====== Text ======

At the same time, Newberry changed his lifestyle. After spending years as a certified party guy, Newberry is sober and inspired by his new horizons.
“I used to think that getting messed up and being drunk was where my inspiration came from,” he said. “It got to the point that I felt like I needed that stuff to write. I’m 39 now, and have been off everything and I’m good. I’m open. The energy is coming out, and these songs are coming out so fast. If I could stay up all night and just do this, I would. All of the stuff that I had to go through to get where I am now has humbled me. Now I’m writing more and it’s inspired me to write some more upbeat stuff. It’s even opened up doors where I am writing about all kinds of stuff. [The drugs and alcohol] are not good. It’s not a way to live.”
Newberry’s choice to record on cassette tape was an obvious one. Like many musicians of his generation, he grew up listening to tapes and using them to record quickly and affordably.
“Tape happens to be a source that I like,” he explained. “I think it sounds good, I think it’s cool, and I think it’s personal. It’s like writing a letter. There’s something about that mix-tape feeling that feels incredibly personal. As an underground artist, I want to keep it grimy and offer something cheap for people who don’t have a lot of money.”
These personalized tapes are to Newberry what commissioned works are to a painter. Indeed, he was inspired by watching his partner, visual artist Margot Audler, sell her paintings.
“Something clicked in my head and I thought, ‘What if a cassette was like a painting? People could tell me what they want me to write about.’ The idea was like a blessing. People tell me what they want the songs to be about, then, I just take a few random words they give me and I build a 90-minute album around that. Some of it’s experimental, some of it’s really crazy, and some of it’s really tight.”
True to the concept that each tape is absolutely unique, like a painting, Newberry doesn’t backup or archive anything. Once the tape is handed over to the now-dedicated fan, the artist might never see or hear it again.

======

What this exercise asks:
a) Answer these questions from the text on Newberry:
(i) What age does Newberry give for himself?
(ii) Recording on tape is like writing what, according to Newberry?
(iii) How long is the album Newberry builds from the words people give him?
b) Write out the part of the text on Newberry between "These personalized tapes" and "hear it again.", inclusive.
The records have no connection to the text on Newberry.

====== Given information ======

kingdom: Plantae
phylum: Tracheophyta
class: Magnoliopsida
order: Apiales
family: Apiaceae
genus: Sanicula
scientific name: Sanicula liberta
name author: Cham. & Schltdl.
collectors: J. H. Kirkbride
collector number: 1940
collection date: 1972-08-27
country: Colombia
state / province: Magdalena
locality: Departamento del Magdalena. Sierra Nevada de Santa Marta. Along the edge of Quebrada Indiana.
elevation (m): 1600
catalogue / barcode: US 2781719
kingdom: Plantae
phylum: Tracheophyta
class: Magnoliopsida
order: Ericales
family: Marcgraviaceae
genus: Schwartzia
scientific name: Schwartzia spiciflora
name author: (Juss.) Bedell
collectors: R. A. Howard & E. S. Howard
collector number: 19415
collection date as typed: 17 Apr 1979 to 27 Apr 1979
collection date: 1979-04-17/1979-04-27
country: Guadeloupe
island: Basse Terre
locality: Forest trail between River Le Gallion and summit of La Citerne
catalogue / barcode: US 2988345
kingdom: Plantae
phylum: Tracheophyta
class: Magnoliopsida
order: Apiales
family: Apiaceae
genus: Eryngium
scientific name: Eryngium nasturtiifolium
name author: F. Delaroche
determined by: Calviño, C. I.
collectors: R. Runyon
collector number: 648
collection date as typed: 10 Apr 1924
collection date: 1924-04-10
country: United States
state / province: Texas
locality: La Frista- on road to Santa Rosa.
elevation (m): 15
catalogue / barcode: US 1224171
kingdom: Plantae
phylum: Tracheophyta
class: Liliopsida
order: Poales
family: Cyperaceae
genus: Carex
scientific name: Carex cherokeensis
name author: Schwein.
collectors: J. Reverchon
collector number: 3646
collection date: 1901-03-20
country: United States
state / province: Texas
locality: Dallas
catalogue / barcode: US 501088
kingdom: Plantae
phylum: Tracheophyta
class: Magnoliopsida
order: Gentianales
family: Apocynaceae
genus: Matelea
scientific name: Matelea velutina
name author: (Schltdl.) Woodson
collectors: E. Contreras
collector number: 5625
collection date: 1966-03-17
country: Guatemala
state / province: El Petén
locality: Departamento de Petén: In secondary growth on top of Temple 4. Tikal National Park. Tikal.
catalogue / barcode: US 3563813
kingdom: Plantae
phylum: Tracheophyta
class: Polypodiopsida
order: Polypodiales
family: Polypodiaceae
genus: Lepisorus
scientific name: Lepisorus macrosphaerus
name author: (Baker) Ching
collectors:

======

Answers to the exercise:
a)
(i) 39
(ii) A letter
(iii) 90 minutes

b)
These personalized tapes are to Newberry what commissioned works are to a painter. Indeed, he was inspired by watching his partner, visual artist Margot Audler, sell her paintings.
“Something clicked in my head and I thought, ‘What if a cassette was like a painting? People could tell me what they want me to write about.’ The idea was like a blessing. People tell me what they want the songs to be about, then, I just take a few random words they give me and I build a 90-minute album around that. Some of it’s experimental, some of it’s really crazy, and some of it’s really tight.”
True to the concept that each tape is absolutely unique, like a painting, Newberry doesn’t backup or archive anything. Once the tape is handed over to the now-dedicated fan, the artist might never see or hear it again.